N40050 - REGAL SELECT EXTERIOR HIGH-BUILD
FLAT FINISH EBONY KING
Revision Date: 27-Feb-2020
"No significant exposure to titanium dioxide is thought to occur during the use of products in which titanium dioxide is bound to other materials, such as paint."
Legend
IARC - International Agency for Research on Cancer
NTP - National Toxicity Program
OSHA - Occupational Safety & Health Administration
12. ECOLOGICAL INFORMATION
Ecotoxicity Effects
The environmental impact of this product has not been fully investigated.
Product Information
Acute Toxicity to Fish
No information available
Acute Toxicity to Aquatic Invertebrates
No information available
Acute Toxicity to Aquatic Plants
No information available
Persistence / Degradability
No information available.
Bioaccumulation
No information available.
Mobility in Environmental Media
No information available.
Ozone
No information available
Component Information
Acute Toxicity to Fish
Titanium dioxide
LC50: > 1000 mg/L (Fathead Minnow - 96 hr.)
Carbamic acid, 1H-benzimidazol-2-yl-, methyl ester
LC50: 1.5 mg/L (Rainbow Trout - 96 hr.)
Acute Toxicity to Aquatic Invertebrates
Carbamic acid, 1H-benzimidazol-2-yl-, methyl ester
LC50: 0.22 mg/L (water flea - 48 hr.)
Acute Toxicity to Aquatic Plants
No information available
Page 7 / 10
...
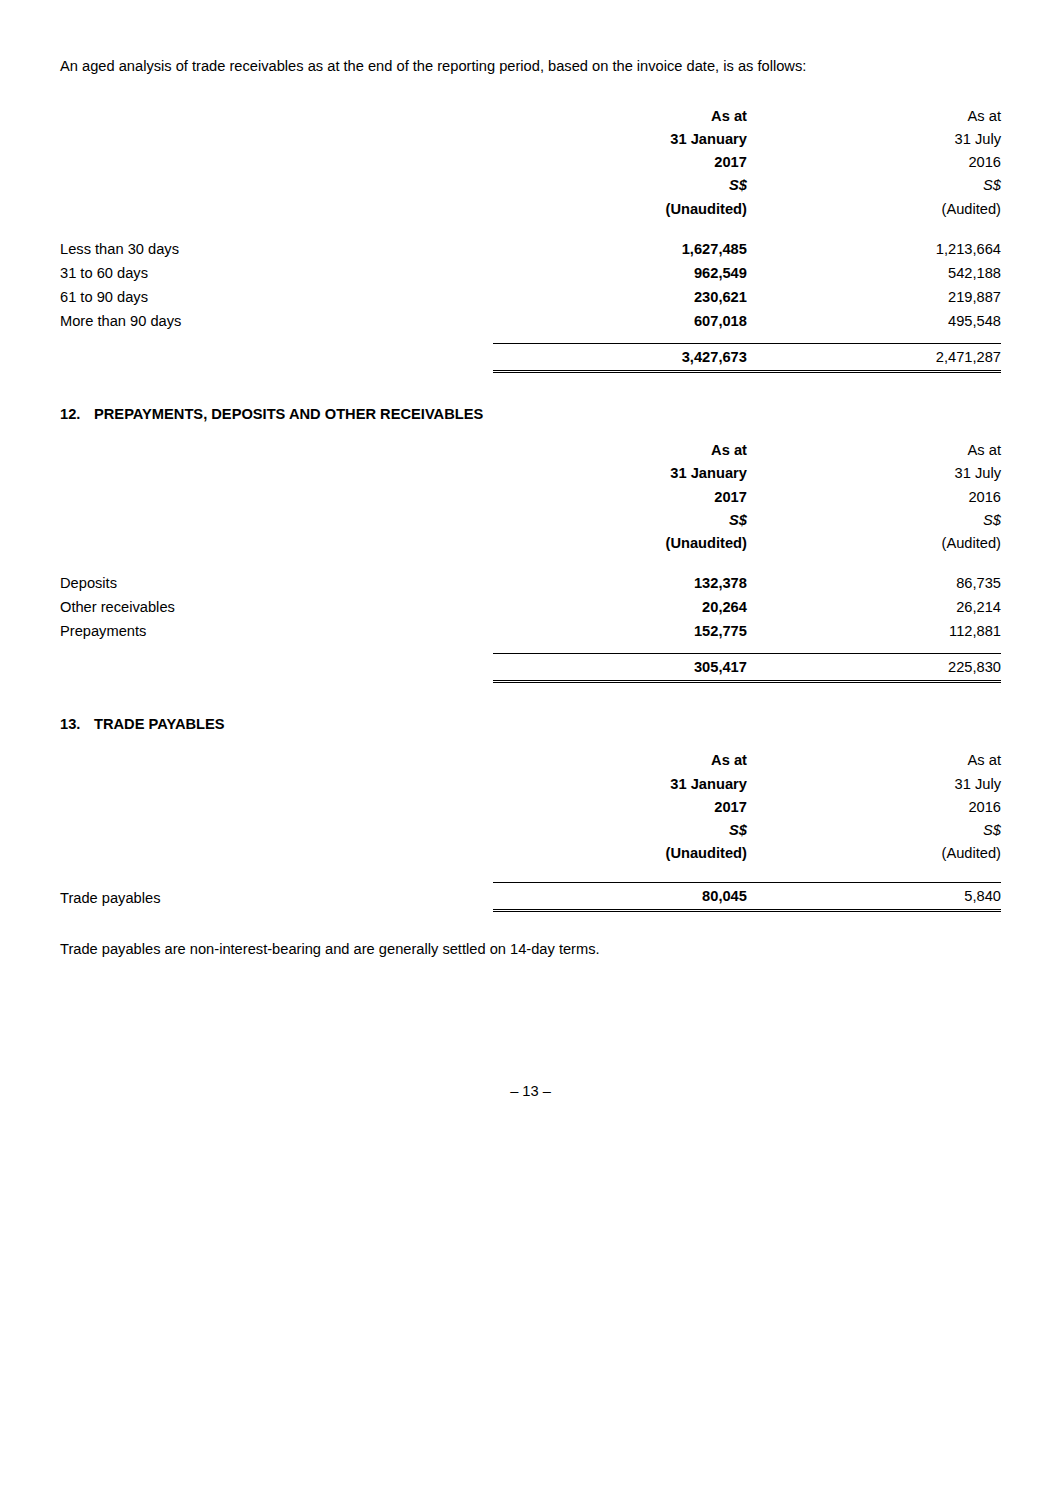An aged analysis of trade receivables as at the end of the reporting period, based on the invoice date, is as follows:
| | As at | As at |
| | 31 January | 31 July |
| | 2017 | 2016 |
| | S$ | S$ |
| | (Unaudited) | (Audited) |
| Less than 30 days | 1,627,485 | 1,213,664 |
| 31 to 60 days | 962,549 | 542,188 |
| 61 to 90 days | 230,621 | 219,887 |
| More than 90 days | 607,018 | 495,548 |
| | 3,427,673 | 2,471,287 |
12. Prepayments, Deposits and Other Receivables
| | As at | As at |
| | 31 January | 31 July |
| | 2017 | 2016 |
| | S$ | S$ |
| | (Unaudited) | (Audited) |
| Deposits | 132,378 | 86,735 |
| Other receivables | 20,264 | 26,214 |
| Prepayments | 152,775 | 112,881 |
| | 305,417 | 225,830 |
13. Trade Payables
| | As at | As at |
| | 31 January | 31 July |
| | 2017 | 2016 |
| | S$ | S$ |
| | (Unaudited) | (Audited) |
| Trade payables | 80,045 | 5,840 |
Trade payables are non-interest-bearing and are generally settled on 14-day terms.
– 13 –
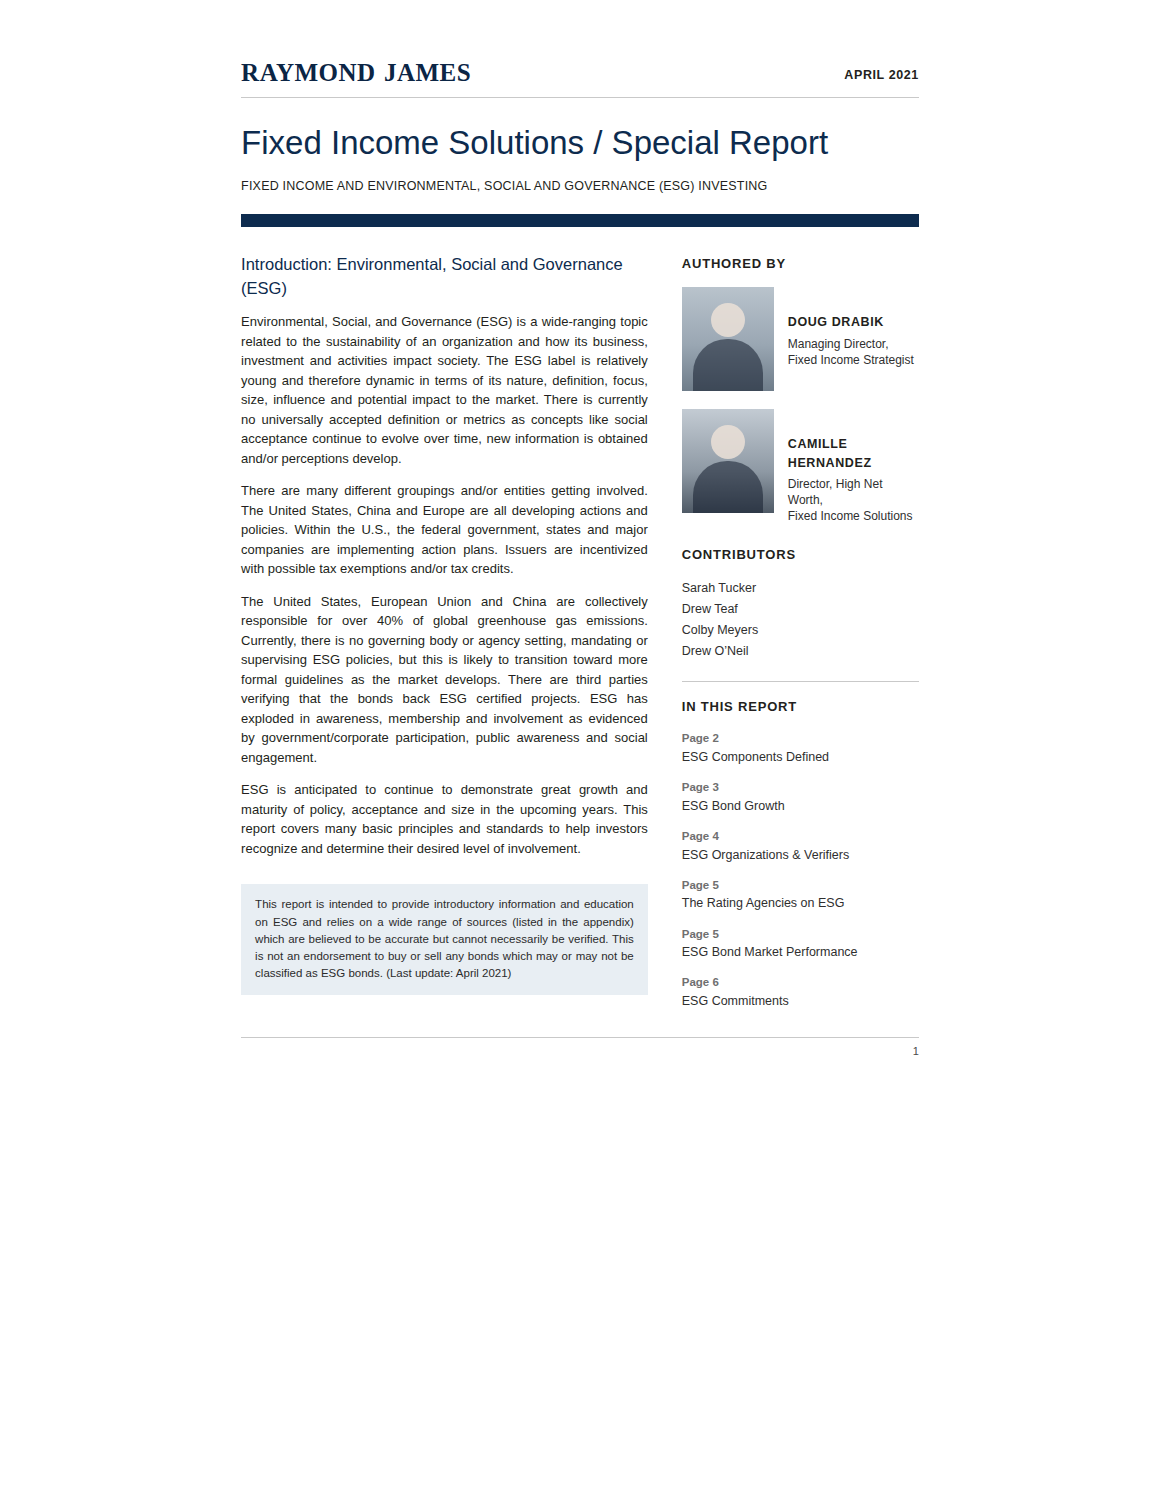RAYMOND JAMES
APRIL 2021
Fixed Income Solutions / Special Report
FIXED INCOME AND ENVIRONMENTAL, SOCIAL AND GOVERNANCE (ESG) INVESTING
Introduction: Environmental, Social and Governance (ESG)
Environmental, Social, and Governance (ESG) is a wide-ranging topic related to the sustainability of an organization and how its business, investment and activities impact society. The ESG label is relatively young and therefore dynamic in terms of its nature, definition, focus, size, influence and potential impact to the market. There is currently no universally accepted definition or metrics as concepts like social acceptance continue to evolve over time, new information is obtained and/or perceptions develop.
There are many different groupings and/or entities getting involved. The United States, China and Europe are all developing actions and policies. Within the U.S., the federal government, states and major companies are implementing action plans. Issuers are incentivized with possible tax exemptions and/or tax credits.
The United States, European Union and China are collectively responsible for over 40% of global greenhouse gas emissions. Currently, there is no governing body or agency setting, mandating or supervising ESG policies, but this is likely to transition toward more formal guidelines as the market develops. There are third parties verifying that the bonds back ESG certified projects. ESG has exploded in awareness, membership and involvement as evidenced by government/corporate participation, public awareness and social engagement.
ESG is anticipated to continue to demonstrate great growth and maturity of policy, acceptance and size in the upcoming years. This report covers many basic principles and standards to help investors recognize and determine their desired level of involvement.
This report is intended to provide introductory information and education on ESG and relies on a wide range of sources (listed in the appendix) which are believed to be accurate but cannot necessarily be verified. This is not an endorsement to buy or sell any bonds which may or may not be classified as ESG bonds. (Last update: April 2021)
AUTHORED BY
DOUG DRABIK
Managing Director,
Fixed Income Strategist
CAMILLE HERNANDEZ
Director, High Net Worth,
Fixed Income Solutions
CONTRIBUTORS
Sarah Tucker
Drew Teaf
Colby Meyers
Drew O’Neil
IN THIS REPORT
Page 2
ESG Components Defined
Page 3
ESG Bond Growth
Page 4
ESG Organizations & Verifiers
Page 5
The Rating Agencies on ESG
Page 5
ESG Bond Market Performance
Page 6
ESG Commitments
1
--
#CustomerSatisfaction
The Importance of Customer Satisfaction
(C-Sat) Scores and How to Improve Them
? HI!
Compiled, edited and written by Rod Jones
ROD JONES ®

--- Exercise details ---
Would you copy, unchanged, the stretch of the records above that begins at the line containing "Revision Date: 27-Feb-2020" and ends at the line containing "Page 7 / 10", and only that?

--- Response for this exercise ---
Revision Date: 27-Feb-2020
"No significant exposure to titanium dioxide is thought to occur during the use of products in which titanium dioxide is bound to other materials, such as paint."
Legend
IARC - International Agency for Research on Cancer
NTP - National Toxicity Program
OSHA - Occupational Safety & Health Administration
12. ECOLOGICAL INFORMATION
Ecotoxicity Effects
The environmental impact of this product has not been fully investigated.
Product Information
Acute Toxicity to Fish
No information available
Acute Toxicity to Aquatic Invertebrates
No information available
Acute Toxicity to Aquatic Plants
No information available
Persistence / Degradability
No information available.
Bioaccumulation
No information available.
Mobility in Environmental Media
No information available.
Ozone
No information available
Component Information
Acute Toxicity to Fish
Titanium dioxide
LC50: > 1000 mg/L (Fathead Minnow - 96 hr.)
Carbamic acid, 1H-benzimidazol-2-yl-, methyl ester
LC50: 1.5 mg/L (Rainbow Trout - 96 hr.)
Acute Toxicity to Aquatic Invertebrates
Carbamic acid, 1H-benzimidazol-2-yl-, methyl ester
LC50: 0.22 mg/L (water flea - 48 hr.)
Acute Toxicity to Aquatic Plants
No information available
Page 7 / 10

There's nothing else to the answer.